One of my favorite things about traveling is photographing cities at night. There is something magical about cities at night. Whether capturing iconic landmarks or seeing things from a different perspective, I try to take some night shots everywhere I go. It’s definitely been a learning process for me over the years, so I thought I would share some of my night photography tips today!
Night Photography Tips
Find a steady place to shoot
Night photography typically requires longer exposures, so you’ll want to find somewhere steady that you can place your camera. I don’t travel with a tripod all the time, so I’m always looking for benches, posts, sidewalks, trash cans, etc. to place my camera on. I use coins to prop my lens up so you can’t see what I’m shooting from, so having some pennies with you isn’t a bad thing. (The pictures below were taken on the retaining wall overlooking the Thames. Easy enough!)
Know the basics of shooting in manual mode
Did I just scare you off? Don’t worry – I’ll run through the basics with you right here.
- First, your f-stop (or aperture) is how much light is let into the lens. Typically, the smaller the number (1.8 for example), the more light you are letting into the lens.
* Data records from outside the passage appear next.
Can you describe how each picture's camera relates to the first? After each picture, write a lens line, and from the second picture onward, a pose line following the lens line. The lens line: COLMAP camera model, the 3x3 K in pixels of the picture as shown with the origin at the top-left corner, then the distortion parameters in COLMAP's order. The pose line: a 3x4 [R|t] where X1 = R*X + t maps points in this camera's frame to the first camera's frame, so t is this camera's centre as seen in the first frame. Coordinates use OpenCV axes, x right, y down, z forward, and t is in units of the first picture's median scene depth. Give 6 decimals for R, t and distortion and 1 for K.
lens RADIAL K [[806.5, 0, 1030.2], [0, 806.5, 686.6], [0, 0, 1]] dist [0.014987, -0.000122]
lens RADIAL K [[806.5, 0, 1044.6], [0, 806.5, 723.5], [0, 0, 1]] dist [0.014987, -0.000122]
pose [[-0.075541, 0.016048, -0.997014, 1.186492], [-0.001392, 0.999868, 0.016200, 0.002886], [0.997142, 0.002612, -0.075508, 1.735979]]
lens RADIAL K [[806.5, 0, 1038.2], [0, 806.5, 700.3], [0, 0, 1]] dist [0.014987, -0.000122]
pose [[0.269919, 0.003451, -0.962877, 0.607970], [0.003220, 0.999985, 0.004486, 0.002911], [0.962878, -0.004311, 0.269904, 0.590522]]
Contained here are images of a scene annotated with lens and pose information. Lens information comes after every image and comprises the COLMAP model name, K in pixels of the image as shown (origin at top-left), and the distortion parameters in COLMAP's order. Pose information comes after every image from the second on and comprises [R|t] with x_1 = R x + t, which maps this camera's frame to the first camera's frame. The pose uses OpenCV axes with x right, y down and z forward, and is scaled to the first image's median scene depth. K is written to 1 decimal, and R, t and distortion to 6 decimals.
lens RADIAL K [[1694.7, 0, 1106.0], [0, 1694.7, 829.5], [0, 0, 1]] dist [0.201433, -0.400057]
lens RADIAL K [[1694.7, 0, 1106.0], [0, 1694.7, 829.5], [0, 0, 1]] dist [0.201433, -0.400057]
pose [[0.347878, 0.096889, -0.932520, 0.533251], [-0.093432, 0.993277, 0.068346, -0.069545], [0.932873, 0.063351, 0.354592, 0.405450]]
The higher the number (f/16 for example), the smaller the opening for light. This isn’t to say that you should always be shooting on your smallest f-stop. You can (and should!) play with it. For example, these two pictures of the Eiffel Tower used a respective f-stop of 1.2 and 4.0 or so. When I shoot with low f-stops, I’m usually trying to focus on one aspect of an image and blur out the background. If you shoot with a higher f/stop (like I do when I photograph fireworks), you will need a longer shutter speed to let light into the lens!
- Second, shutter speed (T) is the amount of time you are leaving the lens open. If you’re looking for light trails (or water trails or firework trails!), you’ll want the lens open (I usually do 10-15 seconds). If you’re looking for darker and more dramatic photos, you’ll want it open for less time. This is really when camera stability comes into play because you’ll be prone to camera shake (blurriness) the longer the lens is open. I’ve found it almost impossible to hold my camera perfectly still for any amount of time, so get creative and prop it up somewhere! If you have a self-timer (typically 2s or 10s) shutter release mode, I like to use this, too. That means you can press the button and step back before it actually shoots, minimizing camera shake.
Don’t Be Afraid to Experiment
Don’t be afraid to experiment to capture different colors of the changing night sky. You’d be surprised at the colors that emerge that we can’t always see with the naked eye! My mom makes fun of my raw photos because you can see the changing light as I try and figure out exactly what shade of dark I want the sky… I typically like to start wandering around during twilight (blue hour) and shoot until I get tired of it. The later I shoot, the more dramatic the images are (particularly because people tend to disappear and minimize disruption to my shots).
Change your focal point
My camera has a 9-spot focal point system that allows me to choose what I want to focus on. I rarely let the camera choose the focal point in auto mode. I’m constantly moving it around to focus on different things. This does become increasingly more difficult at night, but again, play around with it! Sometimes I’ll focus on a street light. Sometimes I’ll focus on a monument. Other times, I’ll focus on a tiny detail like the clock face of Big Ben. By choosing different focal points, your images will change to accommodate the amount of light available at that particular focal point.
Look for different angles
In most of my travel photography, you’ll notice that I rarely shoot straight panoramic images. Sure, there’s a reason that all stock photographs are of iconic images, but I spend a lot of time appreciating the little details of what I’m photographing. Like the individual arches of the Coliseum or a portion of the Eiffel Tower. Don’t get locked into thinking that the only good photographs are the iconic ones you see in every travel advertisement. Find things that are beautiful to you and capture them. I think they make great conversation pieces too – I mean, I had no idea that the street lamps along the Thames are actually shaped like fish, and I’ve overlooked the smaller pyramid at the Louvre at least three times! I love telling people to look for those same details that you will never see on television or in a standard magazine shot. Night photography is no different – look for ways to make the image unique to you. Get creative. Play with it! 🙂
Do you have any night photography tips that I missed? What’s your favorite way to photograph cities?